Thunder Bay resident Carolyn Karle lost her daughter to an overdose after a long period of sobriety. That inspired her to form an organization to raise money to help people addicted to drugs, along with her families.
“Sometimes I think I’ve been advocating at all levels of government… but really, should mothers who have lost their children be the ones to initiate the changes?” she said Home.
Governments should work to open many more treatment centers, Karle said, and fund services that support addicted people during the stages of recovery.

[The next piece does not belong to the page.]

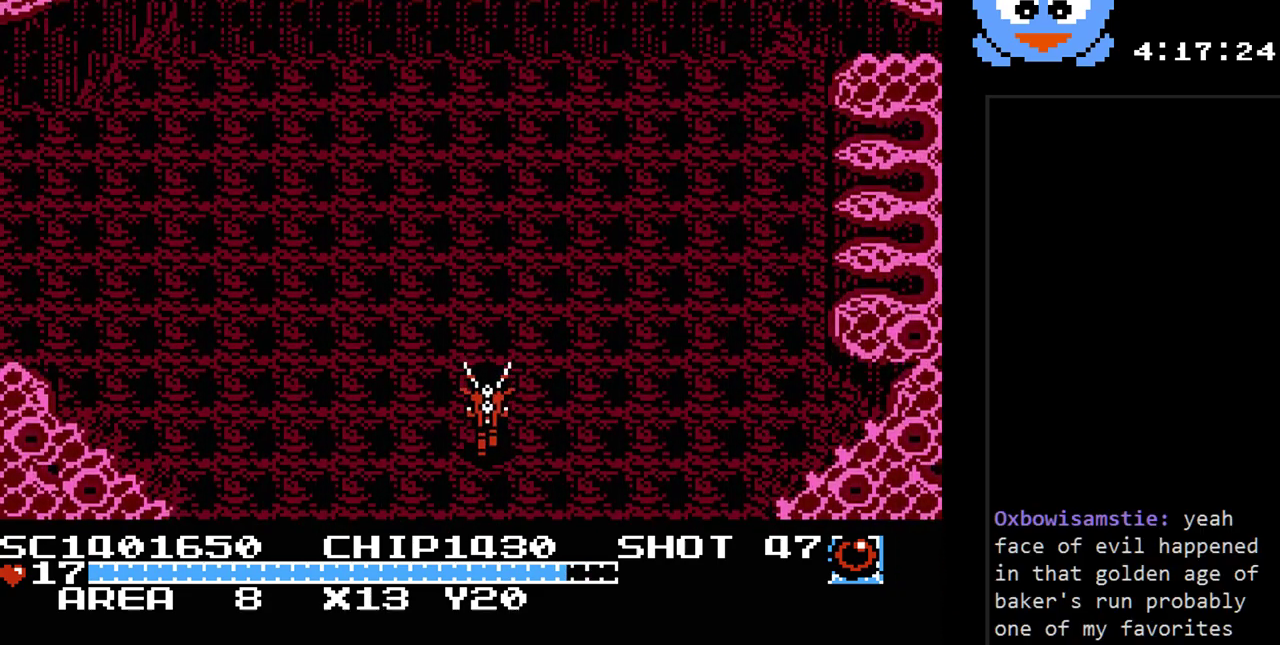
{"buttons": ["DPAD_UP", "DPAD_LEFT"], "events": [[167, "DPAD_LEFT", "down"]]}
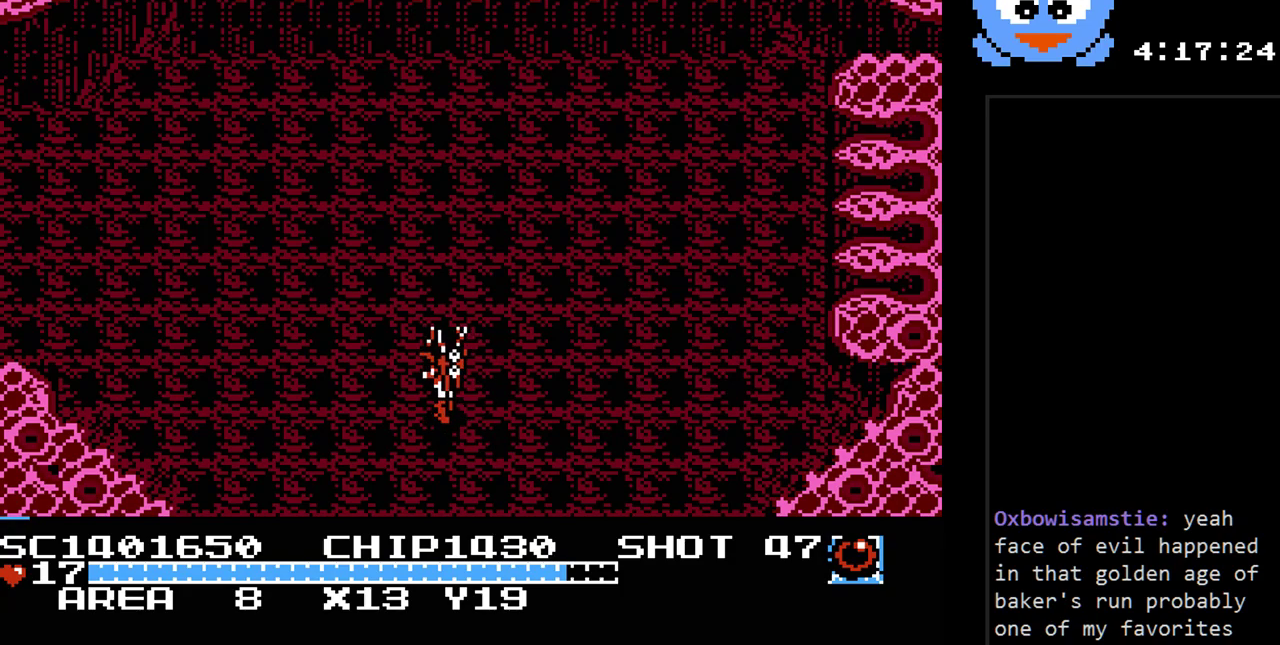
{"buttons": ["DPAD_LEFT"], "events": [[183, "DPAD_UP", "up"]]}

Thunder Bay does have a supervised consumption site. Juanita Lawson is the executive director of NorWest Community Health Centers, which manages the facility. She said the treatment beds can’t do much.
“Treatment is necessary, but if we continue to fail to provide the services people need to survive, why have treatment beds if people are dying as a result of toxic drug delivery?” she said. NorWest began a safer supply pilot program last year.
Lawson and one of her colleagues, Brittany D’Angelo, said Home about some of the political backlash against the broader push for more secure supply. Prominent conservative politicians have attacked the idea of a secure supply.
“We’re not allowing them. We’re trying to keep them alive long enough for them to have some stability in their lives.” [so] Hopefully they can have some of the privileges that you and I have,” D’Angelo said.
Based on conversations with officials and frontline workers in Thunder Bay, it is clear that a lack of resources is a major obstacle to addressing drug and crime problems. City council member Kristen Oliver said Thunder Bay has had to divert funds from recreation to law enforcement.
“This is a health care crisis, it’s a social crisis, but it falls on the backs of municipal property taxpayers,” he told Cullen.
“We keep talking about Thunder Bay as if it’s the only place this is happening, which I think is a disservice to the rest of the province and this country. Because this is a provincial problem, it’s a national problem.”
Police looking for more resources
Thunder Bay Police Chief Darcy Fleury argued that law enforcement cannot be the only response to the crisis, even though the city is trying to access federal funds to help deal with the problem. gangs, which is closely related to drug trafficking.
“We will never be able to force our way out of this. It’s a situation where we have to have community participation, community engagement,” Fleury said.
Thunder Bay’s police service has had to deal with other issues, including allegations of racism, harassment and misconduct in the workplace, and concerns about police handling of sudden death cases involving Indigenous people. Fleury became head of the force in May.
Mayor Ken Boshcoff said Home the way forward is a combination of safer supply and treatment. But he argued that Thunder Bay, as a major center in northern Ontario, is being overwhelmed by an influx of people looking to use the city’s services.
“In the coming months we will need to really rethink our capacity and how to increase it or get more support, and that’s where the federal and provincial governments [come in]” he said. “We need you all.
“We’re trying to cope.”
Have you or someone you know been affected by the opioid crisis in Canada? Get in touch. You can email us at firstname.lastname@example.org.
If you or someone you know needs help, you can consult Canada’s Directory of Addiction Rehabilitation Services at www.canadadrugrehab.ca or by calling 1-866-462-6362.